**Recorded information:**
■ ■ ■ ■ ■

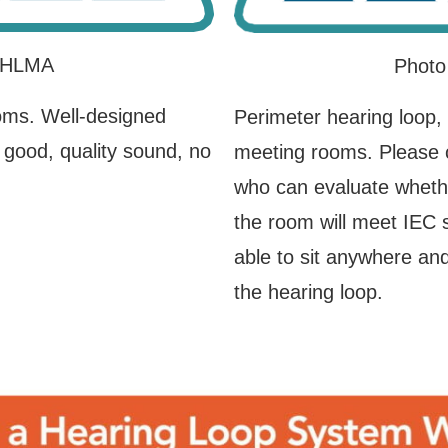
 IHLMA
Photo
oms. Well-designed
Perimeter hearing loop,
 good, quality sound, no
meeting rooms. Please co
who can evaluate whethe
the room will meet IEC 
able to sit anywhere and
the hearing loop.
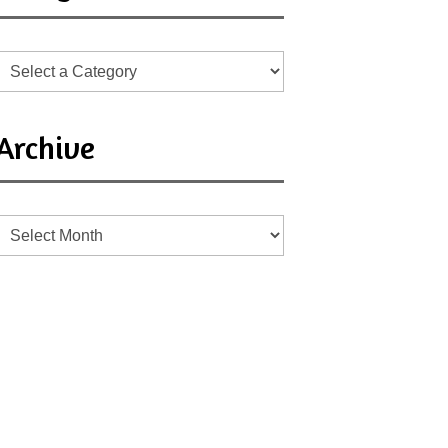
Archive
Archive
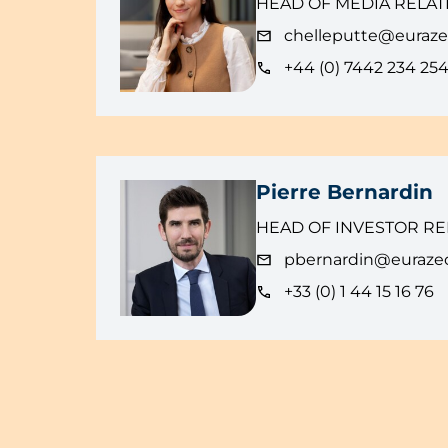
HEAD OF MEDIA RELAT
chelleputte@euraz
+44 (0) 7442 234 25
Pierre Bernardin
HEAD OF INVESTOR RE
pbernardin@euraze
+33 (0) 1 44 15 16 76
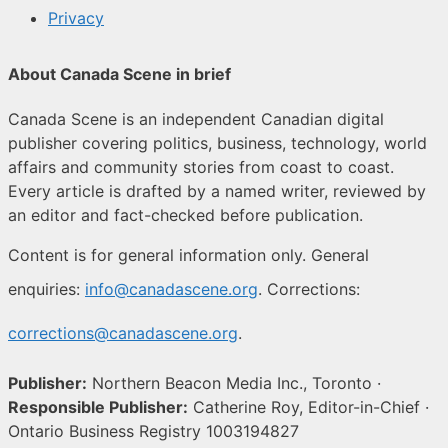
Privacy
About Canada Scene in brief
Canada Scene is an independent Canadian digital
publisher covering politics, business, technology, world
affairs and community stories from coast to coast.
Every article is drafted by a named writer, reviewed by
an editor and fact-checked before publication.
Content is for general information only. General
enquiries:
info@canadascene.org
. Corrections:
corrections@canadascene.org
.
Publisher:
Northern Beacon Media Inc., Toronto ·
Responsible Publisher:
Catherine Roy, Editor-in-Chief ·
Ontario Business Registry 1003194827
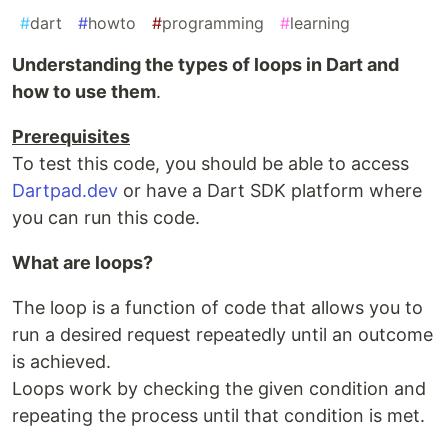
#
dart
#
howto
#
programming
#
learning
Understanding the types of loops in Dart and
how to use them
.
Prerequisites
To test this code, you should be able to access
Dartpad.dev
or have a Dart SDK platform where
you can run this code.
What are loops?
The loop is a function of code that allows you to
run a desired request repeatedly until an outcome
is achieved.
Loops work by checking the given condition and
repeating the process until that condition is met.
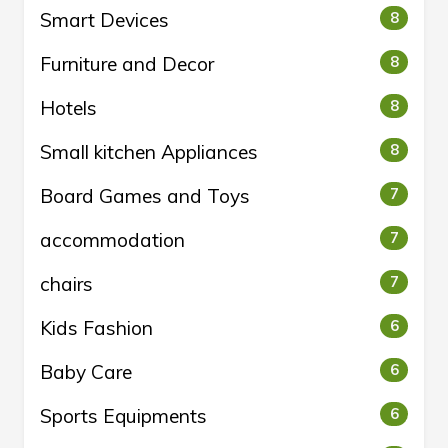
Smart Devices
8
Furniture and Decor
8
Hotels
8
Small kitchen Appliances
8
Board Games and Toys
7
accommodation
7
chairs
7
Kids Fashion
6
Baby Care
6
Sports Equipments
6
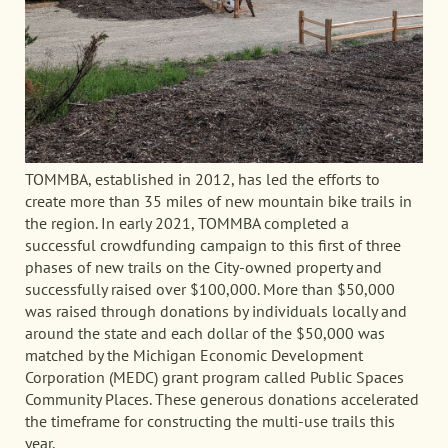
TOMMBA, established in 2012, has led the efforts to
create more than 35 miles of new mountain bike trails in
the region. In early 2021, TOMMBA completed a
successful crowdfunding campaign to this first of three
phases of new trails on the City-owned property and
successfully raised over $100,000. More than $50,000
was raised through donations by individuals locally and
around the state and each dollar of the $50,000 was
matched by the Michigan Economic Development
Corporation (MEDC) grant program called Public Spaces
Community Places. These generous donations accelerated
the timeframe for constructing the multi-use trails this
year.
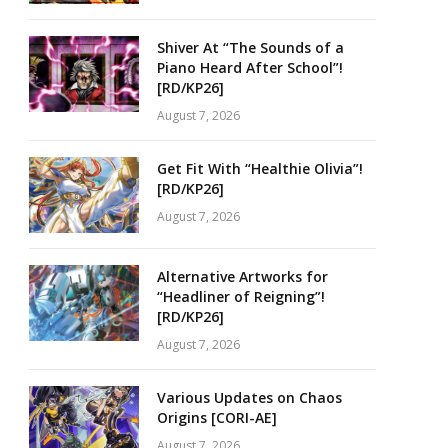
Shiver At “The Sounds of a
Piano Heard After School”!
[RD/KP26]
August 7, 2026
Get Fit With “Healthie Olivia”!
[RD/KP26]
August 7, 2026
Alternative Artworks for
“Headliner of Reigning”!
[RD/KP26]
August 7, 2026
Various Updates on Chaos
Origins [CORI-AE]
August 7, 2026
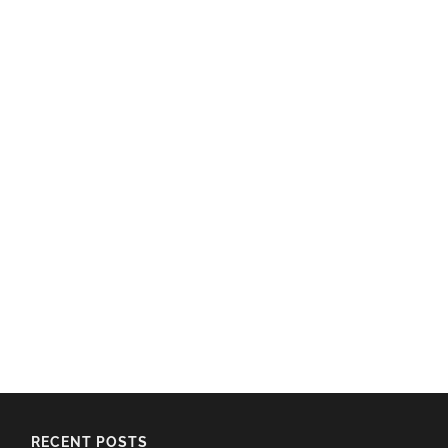
RECENT POSTS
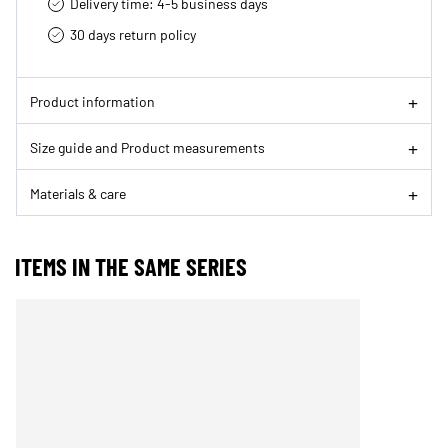
Delivery time: 4-5 business days
30 days return policy
Product information
Size guide and Product measurements
Materials & care
ITEMS IN THE SAME SERIES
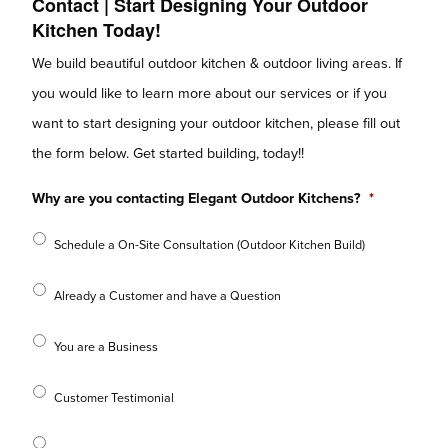
Contact | Start Designing Your Outdoor
Kitchen Today!
We build beautiful outdoor kitchen & outdoor living areas. If
you would like to learn more about our services or if you
want to start designing your outdoor kitchen, please fill out
the form below. Get started building, today!!
Why are you contacting Elegant Outdoor Kitchens?
*
Schedule a On-Site Consultation (Outdoor Kitchen Build)
Already a Customer and have a Question
You are a Business
Customer Testimonial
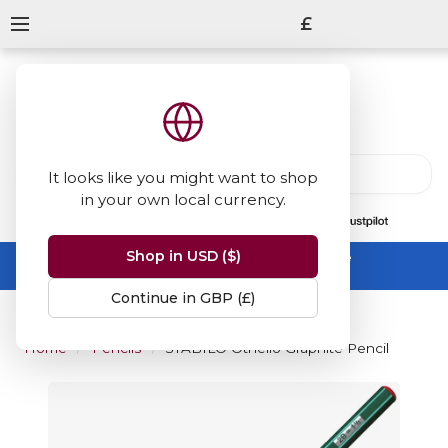
£
It looks like you might want to shop
in your own local currency.
13847
reviews
on
Shop in USD ($)
Summer Sale -
up to 50% off sitewide
No code needed, ends 31 August
Continue in GBP (£)
Home
Pencils
STABILO Othello Graphite Pencil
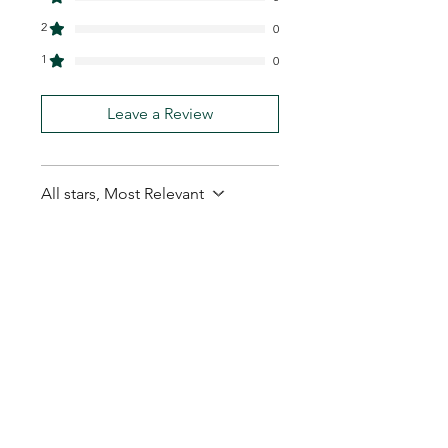
2
0
1
0
Leave a Review
All stars, Most Relevant
1 review
Carl B.
•
Feb 13
Rated 5 out of 5 stars.
Good quantity for the
price.
Good quantity for the price.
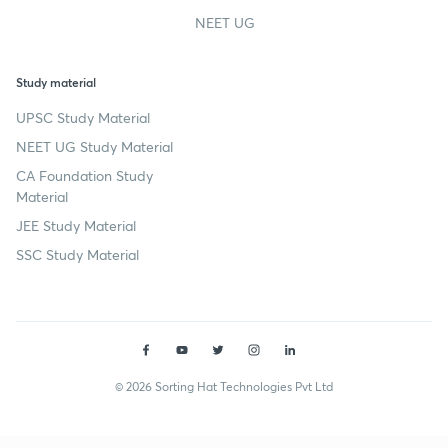
NEET UG
Study material
UPSC Study Material
NEET UG Study Material
CA Foundation Study
Material
JEE Study Material
SSC Study Material
© 2026 Sorting Hat Technologies Pvt Ltd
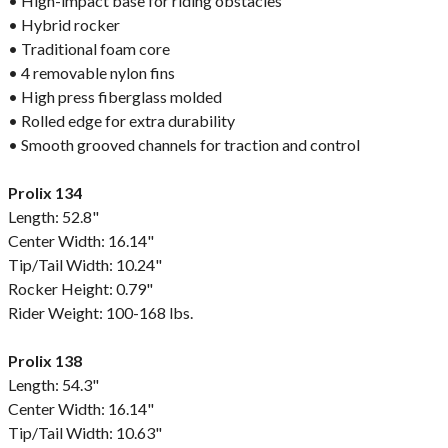
• High-impact base for riding obstacles
• Hybrid rocker
• Traditional foam core
• 4 removable nylon fins
• High press fiberglass molded
• Rolled edge for extra durability
• Smooth grooved channels for traction and control
Prolix 134
Length: 52.8"
Center Width: 16.14"
Tip/Tail Width: 10.24"
Rocker Height: 0.79"
Rider Weight: 100-168 lbs.
Prolix 138
Length: 54.3"
Center Width: 16.14"
Tip/Tail Width: 10.63"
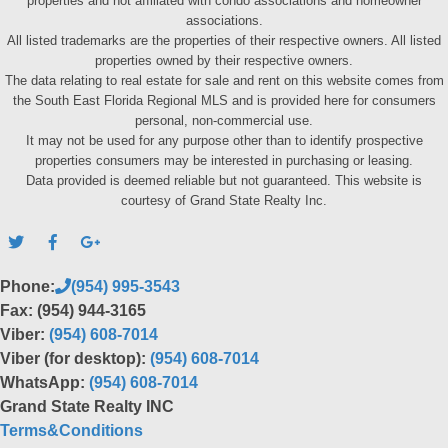
properties and not affiliated with condo associations and homeowner
associations.
All listed trademarks are the properties of their respective owners. All listed
properties owned by their respective owners.
The data relating to real estate for sale and rent on this website comes from
the South East Florida Regional MLS and is provided here for consumers
personal, non-commercial use.
It may not be used for any purpose other than to identify prospective
properties consumers may be interested in purchasing or leasing.
Data provided is deemed reliable but not guaranteed. This website is
courtesy of Grand State Realty Inc.
Phone:
(954) 995-3543
Fax: (954) 944-3165
Viber:
(954) 608-7014
Viber (for desktop):
(954) 608-7014
WhatsApp:
(954) 608-7014
Grand State Realty INC
Terms&Conditions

■ ■ ■ ■ ■

**Exercise goal:** The expected output is each record, copied exactly, and nothing in place of the pictures.

**Written response:**
 IHLMA
Photo
oms. Well-designed
Perimeter hearing loop,
 good, quality sound, no
meeting rooms. Please co
who can evaluate whethe
the room will meet IEC 
able to sit anywhere and
the hearing loop.
Archive
Archive
HEAD OF MEDIA RELAT
chelleputte@euraz
+44 (0) 7442 234 25
Pierre Bernardin
HEAD OF INVESTOR RE
pbernardin@euraze
+33 (0) 1 44 15 16 76
Privacy
About Canada Scene in brief
Canada Scene is an independent Canadian digital
publisher covering politics, business, technology, world
affairs and community stories from coast to coast.
Every article is drafted by a named writer, reviewed by
an editor and fact-checked before publication.
Content is for general information only. General
enquiries:
info@canadascene.org
. Corrections:
corrections@canadascene.org
.
Publisher:
Northern Beacon Media Inc., Toronto ·
Responsible Publisher:
Catherine Roy, Editor-in-Chief ·
Ontario Business Registry 1003194827
#
dart
#
howto
#
programming
#
learning
Understanding the types of loops in Dart and
how to use them
.
Prerequisites
To test this code, you should be able to access
Dartpad.dev
or have a Dart SDK platform where
you can run this code.
What are loops?
The loop is a function of code that allows you to
run a desired request repeatedly until an outcome
is achieved.
Loops work by checking the given condition and
repeating the process until that condition is met.
Smart Devices
8
Furniture and Decor
8
Hotels
8
Small kitchen Appliances
8
Board Games and Toys
7
accommodation
7
chairs
7
Kids Fashion
6
Baby Care
6
Sports Equipments
6
TOMMBA, established in 2012, has led the efforts to
create more than 35 miles of new mountain bike trails in
the region. In early 2021, TOMMBA completed a
successful crowdfunding campaign to this first of three
phases of new trails on the City-owned property and
successfully raised over $100,000. More than $50,000
was raised through donations by individuals locally and
around the state and each dollar of the $50,000 was
matched by the Michigan Economic Development
Corporation (MEDC) grant program called Public Spaces
Community Places. These generous donations accelerated
the timeframe for constructing the multi-use trails this
year.
Shiver At “The Sounds of a
Piano Heard After School”!
[RD/KP26]
August 7, 2026
Get Fit With “Healthie Olivia”!
[RD/KP26]
August 7, 2026
Alternative Artworks for
“Headliner of Reigning”!
[RD/KP26]
August 7, 2026
Various Updates on Chaos
Origins [CORI-AE]
August 7, 2026
RECENT POSTS
Delivery time: 4-5 business days
30 days return policy
Product information
Size guide and Product measurements
Materials & care
ITEMS IN THE SAME SERIES
Contact | Start Designing Your Outdoor
Kitchen Today!
We build beautiful outdoor kitchen & outdoor living areas. If
you would like to learn more about our services or if you
want to start designing your outdoor kitchen, please fill out
the form below. Get started building, today!!
Why are you contacting Elegant Outdoor Kitchens?
*
Schedule a On-Site Consultation (Outdoor Kitchen Build)
Already a Customer and have a Question
You are a Business
Customer Testimonial
£
It looks like you might want to shop
in your own local currency.
13847
reviews
on
Shop in USD ($)
Summer Sale -
up to 50% off sitewide
No code needed, ends 31 August
Continue in GBP (£)
Home
Pencils
STABILO Othello Graphite Pencil
2
0
1
0
Leave a Review
All stars, Most Relevant
1 review
Carl B.
•
Feb 13
Rated 5 out of 5 stars.
Good quantity for the
price.
Good quantity for the price.
NEET UG
Study material
UPSC Study Material
NEET UG Study Material
CA Foundation Study
Material
JEE Study Material
SSC Study Material
© 2026 Sorting Hat Technologies Pvt Ltd
• High-impact base for riding obstacles
• Hybrid rocker
• Traditional foam core
• 4 removable nylon fins
• High press fiberglass molded
• Rolled edge for extra durability
• Smooth grooved channels for traction and control
Prolix 134
Length: 52.8"
Center Width: 16.14"
Tip/Tail Width: 10.24"
Rocker Height: 0.79"
Rider Weight: 100-168 lbs.
Prolix 138
Length: 54.3"
Center Width: 16.14"
Tip/Tail Width: 10.63"
properties and not affiliated with condo associations and homeowner
associations.
All listed trademarks are the properties of their respective owners. All listed
properties owned by their respective owners.
The data relating to real estate for sale and rent on this website comes from
the South East Florida Regional MLS and is provided here for consumers
personal, non-commercial use.
It may not be used for any purpose other than to identify prospective
properties consumers may be interested in purchasing or leasing.
Data provided is deemed reliable but not guaranteed. This website is
courtesy of Grand State Realty Inc.
Phone:
(954) 995-3543
Fax: (954) 944-3165
Viber:
(954) 608-7014
Viber (for desktop):
(954) 608-7014
WhatsApp:
(954) 608-7014
Grand State Realty INC
Terms&Conditions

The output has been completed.